In 1955 the Court in Holmby Productions, Inc. v. Vaughn, 350 U.S. 870, 76 S.Ct. 117, 193, 100 L.Ed. 73, held that the Kansas statute authorizing the Board of Censors to disapprove of such motion picture films as are "cruel, obscene, indecent, or immoral, or such as tend to debase or corrupt morals," was unconstitutional as applied to that case.
- United Artists v. BD. OF CENSORS, 124 A. 2d 292, 210 Md. 586 - Md: Court of Appeals of Maryland, 1956 - Google Scholar

Thus I thinl these and other decision s citing it show it deserves inclusion. I think I'll add these points to the article.

"Understanding of things by me is only made possible by viewers (of my comments) like you."

Thank you.
Paul Robinson Rfc1394 (talk) 01:39, 31 August 2022 (UTC)

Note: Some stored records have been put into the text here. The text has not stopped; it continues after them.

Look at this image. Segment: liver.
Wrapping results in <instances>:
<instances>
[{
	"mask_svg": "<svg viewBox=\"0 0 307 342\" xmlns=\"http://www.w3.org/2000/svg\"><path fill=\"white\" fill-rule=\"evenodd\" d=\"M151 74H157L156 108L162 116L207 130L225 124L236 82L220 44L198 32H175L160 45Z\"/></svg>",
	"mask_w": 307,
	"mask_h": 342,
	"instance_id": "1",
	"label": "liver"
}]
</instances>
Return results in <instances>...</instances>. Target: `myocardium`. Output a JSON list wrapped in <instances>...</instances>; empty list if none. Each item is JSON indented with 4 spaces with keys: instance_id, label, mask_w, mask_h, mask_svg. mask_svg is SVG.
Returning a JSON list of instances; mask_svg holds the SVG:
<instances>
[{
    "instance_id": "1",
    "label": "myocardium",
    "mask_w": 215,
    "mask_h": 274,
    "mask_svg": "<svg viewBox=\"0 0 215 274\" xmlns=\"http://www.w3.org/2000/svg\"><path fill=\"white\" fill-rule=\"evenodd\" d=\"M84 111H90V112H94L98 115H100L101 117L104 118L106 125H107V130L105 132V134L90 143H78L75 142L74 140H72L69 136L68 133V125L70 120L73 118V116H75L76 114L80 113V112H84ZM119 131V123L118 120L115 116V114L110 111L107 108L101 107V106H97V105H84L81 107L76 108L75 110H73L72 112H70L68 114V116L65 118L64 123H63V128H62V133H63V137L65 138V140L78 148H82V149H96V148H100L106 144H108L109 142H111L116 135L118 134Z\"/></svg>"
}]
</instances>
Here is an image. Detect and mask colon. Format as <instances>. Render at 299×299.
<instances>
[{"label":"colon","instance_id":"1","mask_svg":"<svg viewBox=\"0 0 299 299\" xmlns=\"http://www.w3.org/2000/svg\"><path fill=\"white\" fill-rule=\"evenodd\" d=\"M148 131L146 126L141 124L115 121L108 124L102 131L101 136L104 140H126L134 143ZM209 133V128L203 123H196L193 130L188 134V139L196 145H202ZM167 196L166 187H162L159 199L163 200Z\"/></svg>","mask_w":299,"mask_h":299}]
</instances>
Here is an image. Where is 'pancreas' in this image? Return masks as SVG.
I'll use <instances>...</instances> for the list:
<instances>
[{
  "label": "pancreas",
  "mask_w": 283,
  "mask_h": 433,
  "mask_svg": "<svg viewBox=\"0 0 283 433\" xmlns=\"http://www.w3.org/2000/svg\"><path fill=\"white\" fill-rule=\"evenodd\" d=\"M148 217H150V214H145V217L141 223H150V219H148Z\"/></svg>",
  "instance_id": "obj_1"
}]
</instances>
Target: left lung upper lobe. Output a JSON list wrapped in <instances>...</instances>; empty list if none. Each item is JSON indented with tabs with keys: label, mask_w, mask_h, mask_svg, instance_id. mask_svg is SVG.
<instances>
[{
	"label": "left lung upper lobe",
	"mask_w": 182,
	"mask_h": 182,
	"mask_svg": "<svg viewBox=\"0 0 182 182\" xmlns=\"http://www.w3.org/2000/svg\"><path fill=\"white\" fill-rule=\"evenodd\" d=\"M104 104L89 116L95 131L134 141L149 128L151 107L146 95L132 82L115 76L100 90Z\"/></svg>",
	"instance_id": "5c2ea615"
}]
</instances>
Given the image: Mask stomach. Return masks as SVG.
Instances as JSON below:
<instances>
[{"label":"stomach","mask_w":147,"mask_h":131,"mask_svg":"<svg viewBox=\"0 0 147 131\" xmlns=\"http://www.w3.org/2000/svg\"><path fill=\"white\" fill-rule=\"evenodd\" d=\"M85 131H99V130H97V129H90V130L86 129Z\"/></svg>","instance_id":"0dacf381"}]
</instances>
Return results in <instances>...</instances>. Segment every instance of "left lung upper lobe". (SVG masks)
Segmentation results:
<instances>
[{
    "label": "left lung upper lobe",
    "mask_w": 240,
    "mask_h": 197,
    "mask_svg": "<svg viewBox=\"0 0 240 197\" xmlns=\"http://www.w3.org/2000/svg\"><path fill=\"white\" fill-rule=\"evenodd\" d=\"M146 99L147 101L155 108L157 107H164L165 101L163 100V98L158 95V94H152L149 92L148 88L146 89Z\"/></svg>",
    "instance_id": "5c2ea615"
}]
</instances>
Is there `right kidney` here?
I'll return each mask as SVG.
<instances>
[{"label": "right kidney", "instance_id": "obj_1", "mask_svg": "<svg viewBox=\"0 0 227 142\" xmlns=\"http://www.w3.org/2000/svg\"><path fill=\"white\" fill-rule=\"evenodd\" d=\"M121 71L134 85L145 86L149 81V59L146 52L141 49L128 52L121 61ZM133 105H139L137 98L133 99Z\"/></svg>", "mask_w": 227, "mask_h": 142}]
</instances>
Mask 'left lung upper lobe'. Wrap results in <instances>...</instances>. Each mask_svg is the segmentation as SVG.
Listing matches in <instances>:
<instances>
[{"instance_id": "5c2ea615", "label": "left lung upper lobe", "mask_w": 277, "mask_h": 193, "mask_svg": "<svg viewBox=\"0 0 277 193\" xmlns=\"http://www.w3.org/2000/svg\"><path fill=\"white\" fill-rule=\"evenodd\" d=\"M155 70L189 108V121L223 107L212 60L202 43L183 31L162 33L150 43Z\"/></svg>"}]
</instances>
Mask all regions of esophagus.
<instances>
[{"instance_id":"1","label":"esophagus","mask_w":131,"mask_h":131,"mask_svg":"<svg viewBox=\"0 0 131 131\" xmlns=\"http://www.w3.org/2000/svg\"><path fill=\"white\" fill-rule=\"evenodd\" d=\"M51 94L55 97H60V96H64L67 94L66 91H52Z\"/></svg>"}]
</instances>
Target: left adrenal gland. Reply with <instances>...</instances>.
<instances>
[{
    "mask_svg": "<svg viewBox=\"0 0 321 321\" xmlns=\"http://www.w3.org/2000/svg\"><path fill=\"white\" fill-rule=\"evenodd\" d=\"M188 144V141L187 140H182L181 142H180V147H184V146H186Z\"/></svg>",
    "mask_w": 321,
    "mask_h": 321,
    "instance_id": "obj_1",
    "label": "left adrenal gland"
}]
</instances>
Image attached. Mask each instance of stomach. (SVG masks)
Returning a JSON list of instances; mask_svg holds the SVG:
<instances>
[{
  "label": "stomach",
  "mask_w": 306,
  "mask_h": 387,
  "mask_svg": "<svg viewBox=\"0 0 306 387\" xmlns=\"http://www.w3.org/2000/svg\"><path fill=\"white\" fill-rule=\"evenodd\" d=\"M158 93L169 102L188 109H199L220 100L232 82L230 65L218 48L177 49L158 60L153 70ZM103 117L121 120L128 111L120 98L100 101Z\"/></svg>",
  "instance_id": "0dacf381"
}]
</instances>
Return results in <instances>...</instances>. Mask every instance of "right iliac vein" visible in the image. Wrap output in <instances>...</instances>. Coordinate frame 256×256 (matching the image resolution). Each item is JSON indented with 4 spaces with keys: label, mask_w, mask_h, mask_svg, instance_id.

Relisted to generate a more thorough discussion and clearer consensus.
Please add new comments below this notice. Thanks, Liz 21:55, 2 September 2022 (UTC)

  • Comment All sources used in the article are primary sources. We'd need either a scholarly journal discussing the case or newspaper articles discussing it. Same reason for not using Hansard for example, it's published by those who dictate it. Above discussion appears to be all original research, so we can't really use that either. Oaktree b (talk) 22:06, 2 September 2022 (UTC)

Relisted to generate a more thorough discussion and clearer consensus.